К ночи я сбил ноги в кровь. Дорога привела меня в открытое поле. Там застали меня гром, и молния, и проливной дождь весенний. Казалось, от грохота вот-вот расколется пространство, распадется на куски. Совсем недалеко от меня вонзилось в землю серебристое изломанное копье. Я кинулся ничком в траву, уткнулся в нее лицом, вжался всем телом, вцепился в нее пальцами. Но вскоре, преодолев собственный страх, встал я и прокричал в небо: «Откуда черпаете вы свои силы и как сберегаете их?! И что сделать мне, чтобы обрести хоть долю мощи, подобно этой?!» «Гр-р-реми! – пророкотал гром. – Стр-р-раши! Сотр-р-рясай!» «Сияй! – холодно улыбнулась молния. – Завораживай! И поражай!» С этими словами еще одно копье метнулось вниз, угодив в дерево, росшее посреди поля. Снова припал я к земле, обхватил голову руками. Сквозь раскатистый хохот грома услышал я шелест ливня: не ответил он на мой вопрос, лишь проговорил мягко и вкрадчиво: «Я есть благодать»…

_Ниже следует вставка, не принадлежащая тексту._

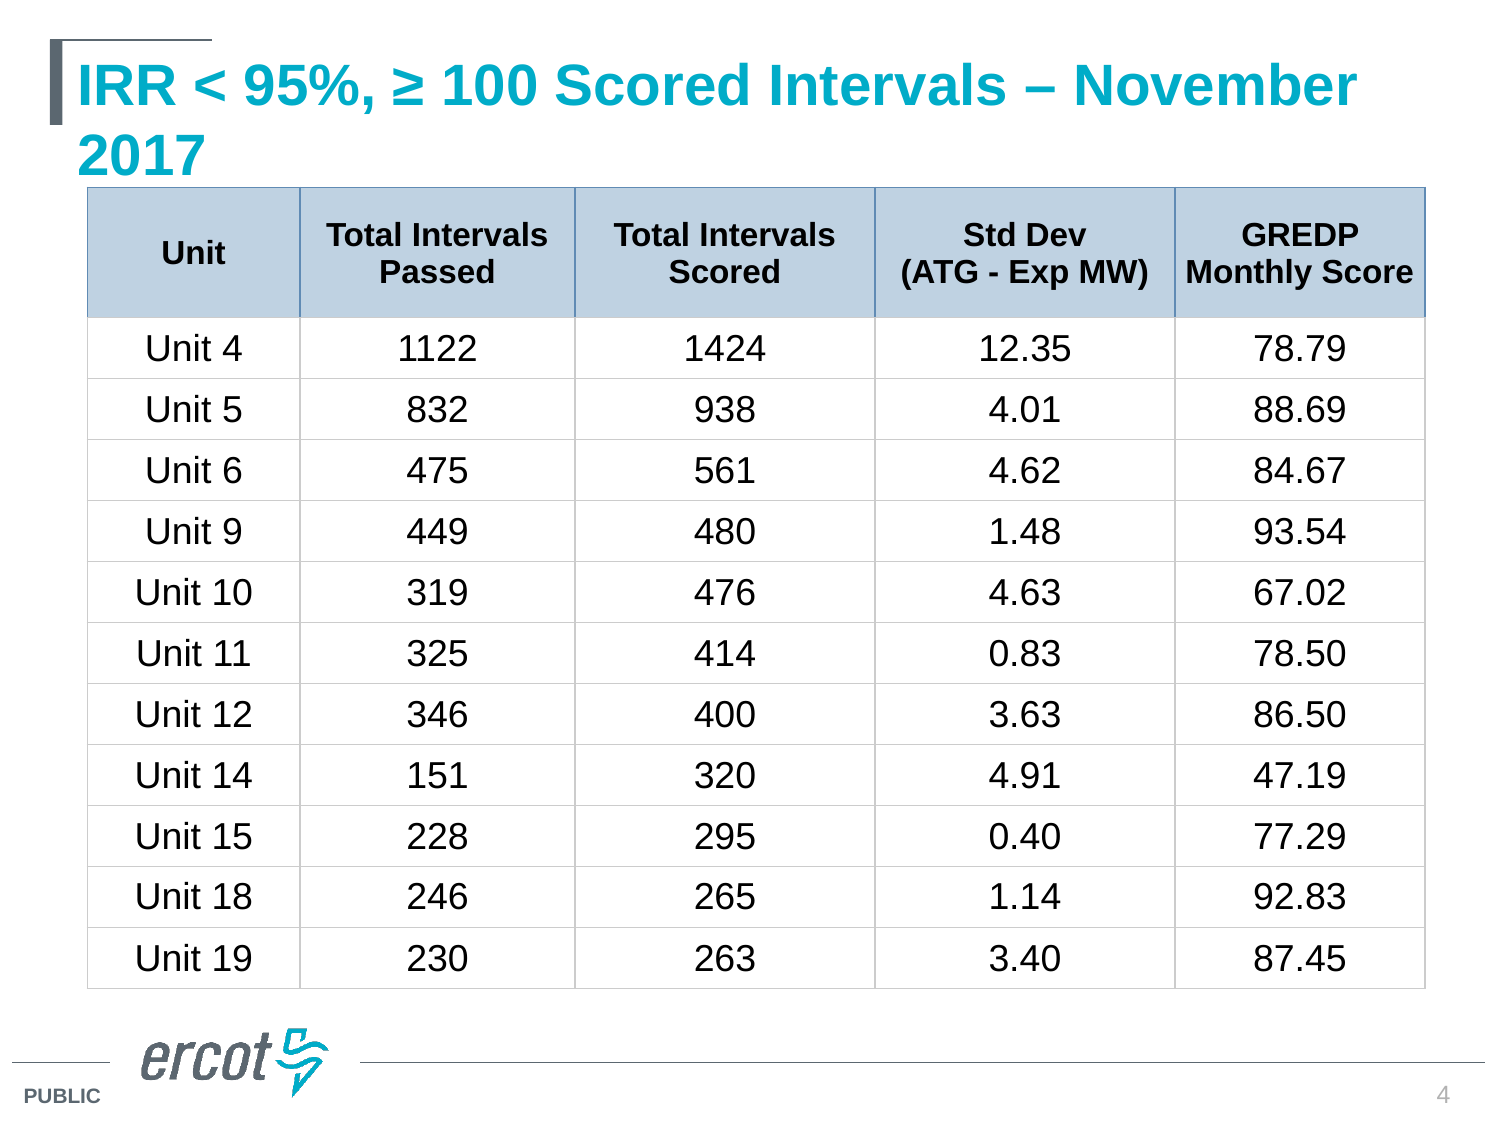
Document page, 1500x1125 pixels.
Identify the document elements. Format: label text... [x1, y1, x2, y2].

table_header Total Intervals Scored [576, 188, 874, 317]
table_cell 4.01 [876, 379, 1174, 439]
table_cell Unit 18 [88, 867, 299, 927]
title IRR < 95%, ≥ 100 Scored Intervals – November 2017 [62, 39, 1450, 158]
table_cell 0.40 [876, 806, 1174, 866]
table_cell Unit 11 [88, 623, 299, 683]
table_cell 47.19 [1176, 745, 1424, 805]
table_cell 1424 [576, 318, 874, 378]
table_header GREDP Monthly Score [1176, 188, 1424, 317]
slide_number 4 [1412, 1076, 1475, 1112]
table_cell 400 [576, 684, 874, 744]
table_cell Unit 15 [88, 806, 299, 866]
table_cell 4.62 [876, 440, 1174, 500]
table_cell Unit 5 [88, 379, 299, 439]
table_cell Unit 19 [88, 928, 299, 988]
table_cell 246 [301, 867, 574, 927]
table_cell 263 [576, 928, 874, 988]
table_cell 561 [576, 440, 874, 500]
table_cell 325 [301, 623, 574, 683]
table_cell 938 [576, 379, 874, 439]
table_cell 12.35 [876, 318, 1174, 378]
table_cell 1122 [301, 318, 574, 378]
picture [137, 1024, 332, 1100]
table_cell 1.48 [876, 501, 1174, 561]
table_cell Unit 14 [88, 745, 299, 805]
table_cell 78.50 [1176, 623, 1424, 683]
table_cell 265 [576, 867, 874, 927]
table_cell 93.54 [1176, 501, 1424, 561]
table_cell 449 [301, 501, 574, 561]
table_cell 92.83 [1176, 867, 1424, 927]
table_cell 4.91 [876, 745, 1174, 805]
table_cell 228 [301, 806, 574, 866]
table_cell Unit 9 [88, 501, 299, 561]
table_cell 77.29 [1176, 806, 1424, 866]
table_cell 86.50 [1176, 684, 1424, 744]
table_cell 3.63 [876, 684, 1174, 744]
table_cell 832 [301, 379, 574, 439]
table_cell Unit 6 [88, 440, 299, 500]
table_cell 88.69 [1176, 379, 1424, 439]
table_cell 67.02 [1176, 562, 1424, 622]
table_cell 475 [301, 440, 574, 500]
table_cell 414 [576, 623, 874, 683]
table_cell 87.45 [1176, 928, 1424, 988]
table_cell Unit 12 [88, 684, 299, 744]
table_cell 0.83 [876, 623, 1174, 683]
table_cell 151 [301, 745, 574, 805]
table_cell 476 [576, 562, 874, 622]
table_cell 78.79 [1176, 318, 1424, 378]
table_cell 319 [301, 562, 574, 622]
table_cell 1.14 [876, 867, 1174, 927]
table_cell Unit 10 [88, 562, 299, 622]
table_header Unit [88, 188, 299, 317]
table_cell Unit 4 [88, 318, 299, 378]
table_cell 480 [576, 501, 874, 561]
table_header Std Dev (ATG - Exp MW) [876, 188, 1174, 317]
table_cell 320 [576, 745, 874, 805]
table_cell 84.67 [1176, 440, 1424, 500]
table_cell 4.63 [876, 562, 1174, 622]
table_cell 3.40 [876, 928, 1174, 988]
table_cell 230 [301, 928, 574, 988]
table_cell 346 [301, 684, 574, 744]
table_cell 295 [576, 806, 874, 866]
table_header Total Intervals Passed [301, 188, 574, 317]
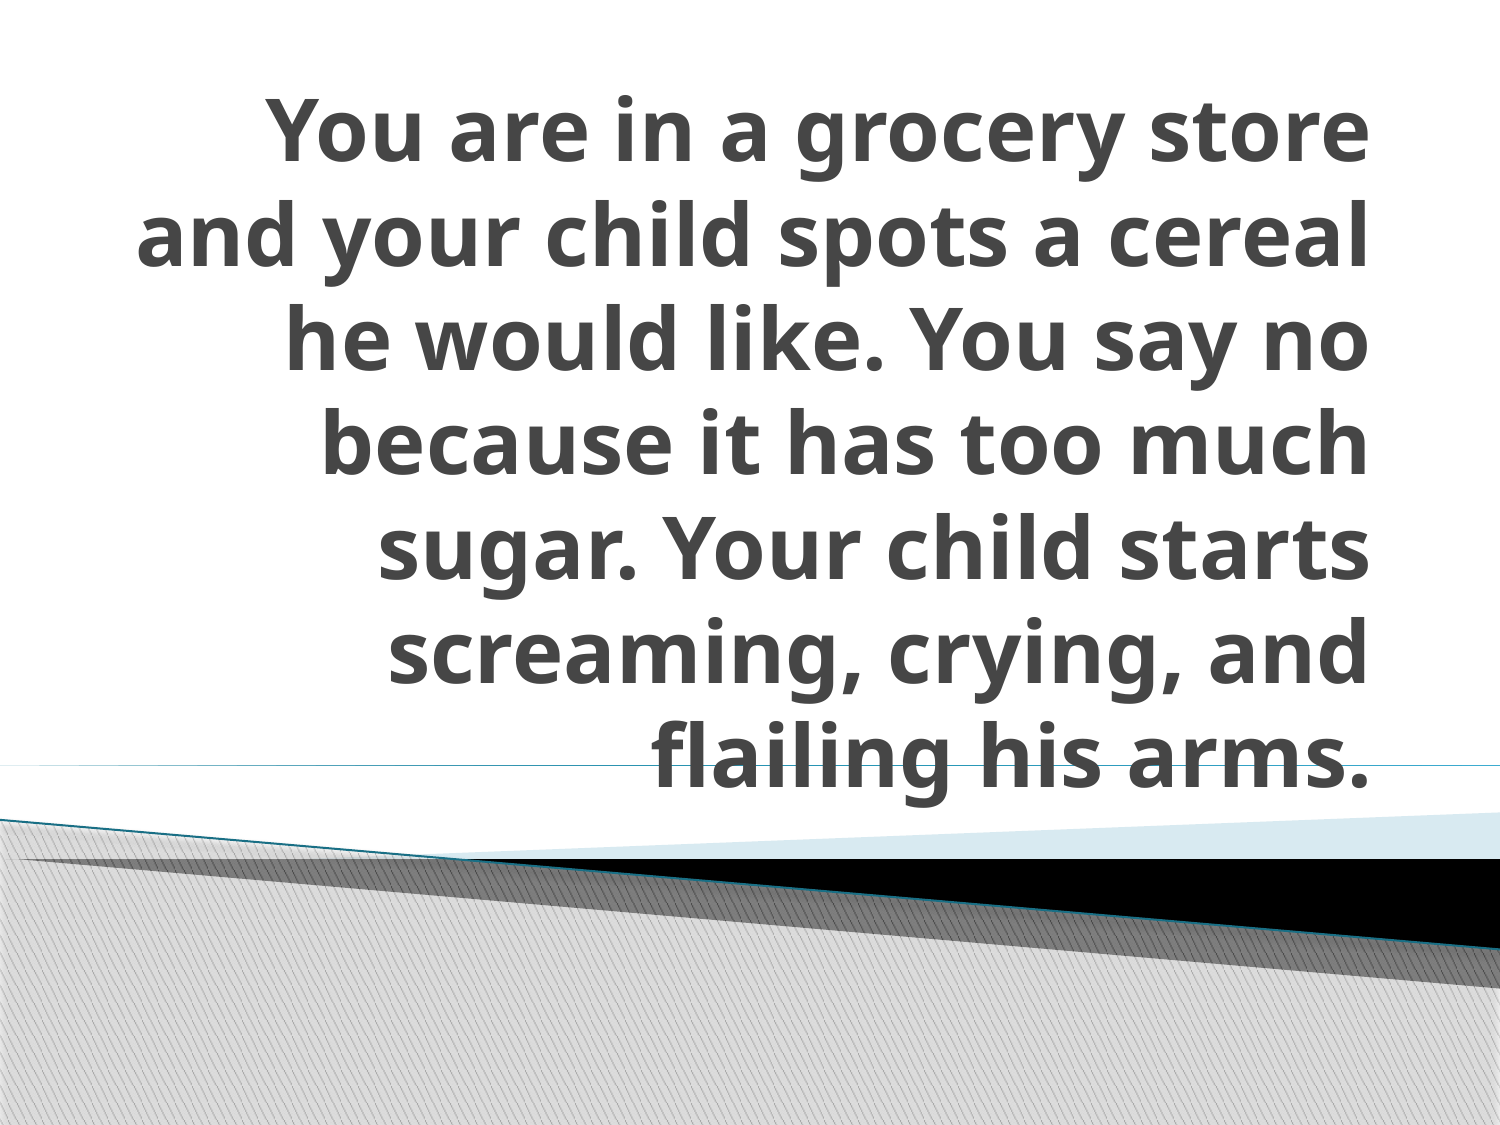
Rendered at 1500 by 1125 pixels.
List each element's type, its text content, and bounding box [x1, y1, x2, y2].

picture [5, 859, 1500, 989]
title You are in a grocery store and your child spots a cereal he would like. You say no because it has too much sugar. Your child starts screaming, crying, and flailing his arms. [112, 62, 1388, 813]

Собравшись с духом, пополз я к тому дереву в надежде укрыться под ним, ибо знал, что редко бьет молния дважды в одно и то же место. Я обнял его исковерканный ствол руками, прижался щекой к шершавой коре. Так переждали мы непогоду. А когда все стихло, заснул я обессиленный, не боясь уже ничего и никого – ни дикого зверя, ни лихого человека.